Через четыре с половиной года после выписки из больницы он уволился с работы в связи с уходом на пенсию, так как достиг пенсионного возраста шестидесяти лет. Он уволился с работы для того, чтобы у него было достаточно свободного времени для привлечения к судебной ответственности психиатров. Через две недели он подал первое заявление в прокуратуру столицы о возбуждении уголовного дела против психиатров и начальника первого отдела столичного совета, полковника комитета государственной безопасности столицы и столичной области. В этом заявлении он коротко изложил произошедшие события, написал, что считает виновными семь человек, и просил возбудить уголовное дело против них. Через месяц после этого он пришёл на приём к психиатру, и его сняли с учёта в городском психоневрологическом диспансере. Все записи в его амбулаторной карте были написаны безобразным, трудночитаемым почерком главного врача. Для прочтения записей он затратил несколько часов напряжённой работы. Записи в стационарной карте областной психиатрической больницы, написанные заведующим отделением, были так написаны, что прочитать их было вообще невозможно. Выписка из истории его болезни была напечатана на пишущей машинке на одном листе с двух сторон на прозрачной карандашной кальке для выполнения чертежей. «Так оформлять медицинскую документацию могут только психиатры, у которых почти полностью отсутствует логическое мышление», – подумал он.

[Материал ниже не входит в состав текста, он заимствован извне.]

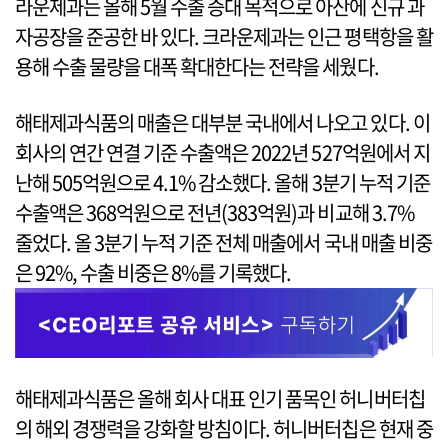
라운제과는 올해 5월 수출 증대 목적으로 아산에 신규 과
자공장을 준공한 바 있다. 크라운제과는 인근 평택항을 활
용해 수출 물량을 대폭 확대한다는 전략을 세웠다.
해태제과식품의 매출은 대부분 국내에서 나오고 있다. 이
회사의 연간 연결 기준 수출액은 2022년 527억원에서 지
난해 505억원으로 4.1% 감소했다. 올해 3분기 누적 기준
수출액은 368억원으로 전년(383억원)과 비교해 3.7%
줄었다. 올 3분기 누적 기준 전체 매출에서 국내 매출 비중
은 92%, 수출 비중은 8%를 기록했다.
해태제과식품은 올해 회사 대표 인기 품목인 허니버터칩
의 해외 경쟁력을 강화할 방침이다. 허니버터칩은 현재 중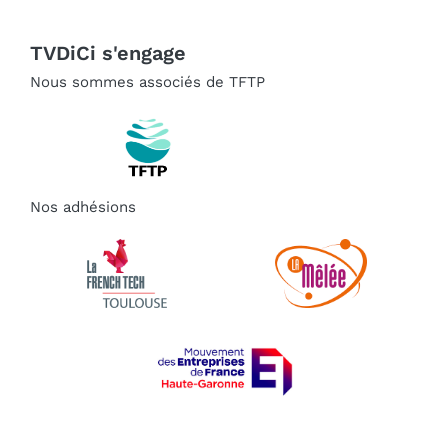
TVDiCi s'engage
Nous sommes associés de TFTP
Nos adhésions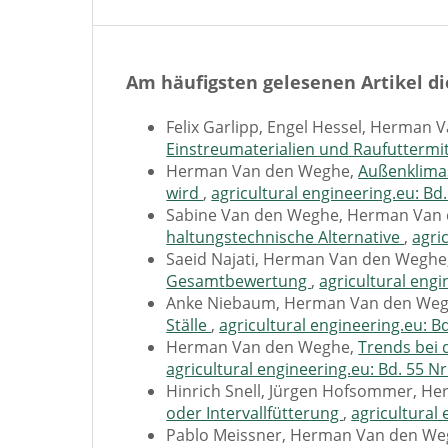
Am häufigsten gelesenen Artikel di
Felix Garlipp, Engel Hessel, Herman
Einstreumaterialien und Raufuttermi
Herman Van den Weghe,
Außenklimas
wird
,
agricultural engineering.eu: Bd.
Sabine Van den Weghe, Herman Van
haltungstechnische Alternative
,
agri
Saeid Najati, Herman Van den Weghe
Gesamtbewertung
,
agricultural engi
Anke Niebaum, Herman Van den Weghe
Ställe
,
agricultural engineering.eu: Bd
Herman Van den Weghe,
Trends bei 
agricultural engineering.eu: Bd. 55 Nr
Hinrich Snell, Jürgen Hofsommer, H
oder Intervallfütterung
,
agricultural 
Pablo Meissner, Herman Van den W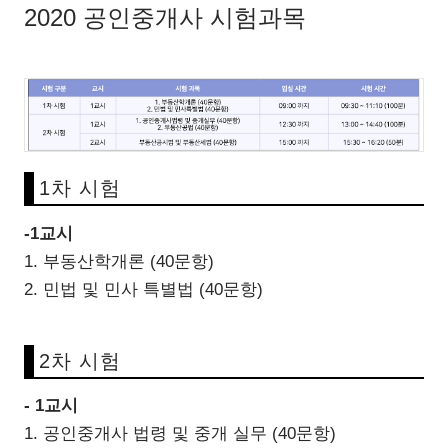
2020 공인중개사 시험과목
1차 시험
-1교시
1. 부동산학개론 (40문항)
2. 민법 및 민사 특별법 (40문항)
2차 시험
- 1교시
1. 공인중개사 법령 및 중개 실무 (40문항)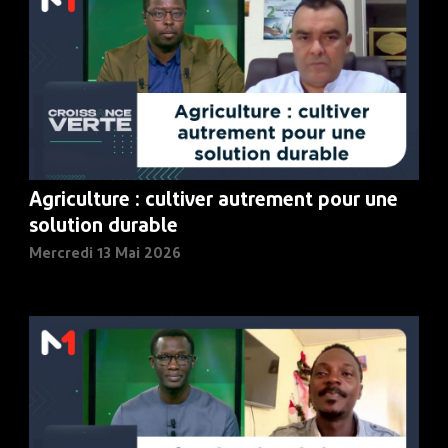
Agriculture : cultiver autrement pour une
solution durable
Mercredi 13 Mai 2026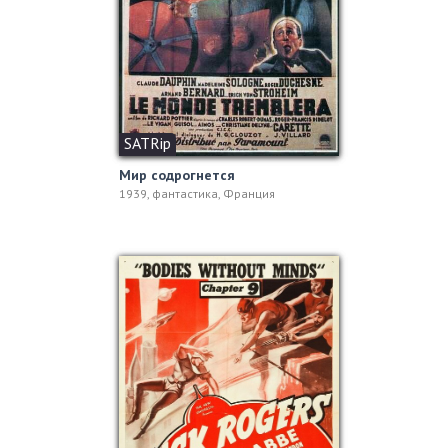
SATRip
Мир содрогнется
1939, фантастика, Франция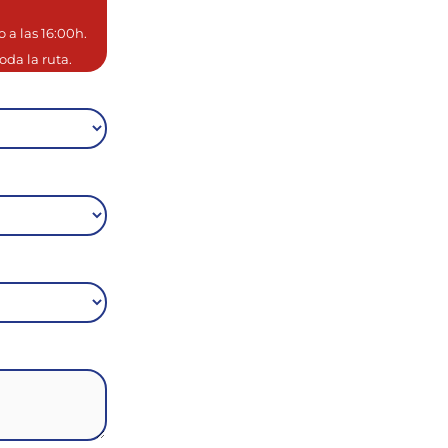
o a las 16:00h.
da la ruta.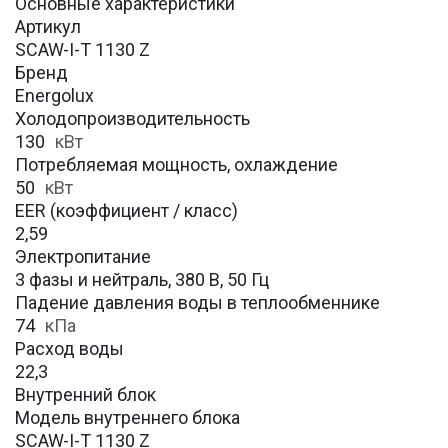
Основные характеристики
Артикул
SCAW-I-T 1130 Z
Бренд
Energolux
Холодопроизводительность
130
кВт
Потребляемая мощность, охлаждение
50
кВт
EER (коэффициент / класс)
2,59
Электропитание
3 фазы и нейтраль, 380 В, 50 Гц
Падение давления воды в теплообменнике
74
кПа
Расход воды
22,3
Внутренний блок
Модель внутреннего блока
SCAW-I-T 1130 Z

В прокуратуре столицы решили не возбуждать уголовное дело против психиатров и направили его заявление в главное управление здравоохранения исполнительного комитета. Оттуда письмо отправили главному психиатру столицы, а он – в областную психиатрическую больницу, против врачей которой он хотел возбудить уголовное дело. В ответе было написано, что ему целесообразно пройти освидетельствование в комиссии при главном психиатре. Он подал ещё одно заявление, в прокуратуру района столицы. Ответила та же больница и пригласила на освидетельствование. Он задумался: нужно ли ему проходить у психиатров медицинские экспертные комиссии? – ведь он психически здоров и был помещён в психбольницы необоснованно. Он прошёл медицинскую экспертную комиссию в независимой психиатрической ассоциации. Комиссия пришла к заключению, что он признаков психического заболевания не обнаруживает. После этого он написал заявление в прокуратуру пригородного города и отправился на приём к прокурору. Прокурор пригородного города сказал, что возбуждать уголовное дело нет оснований и что комиссия независимой психиатрической ассоциации не имеет юридической силы.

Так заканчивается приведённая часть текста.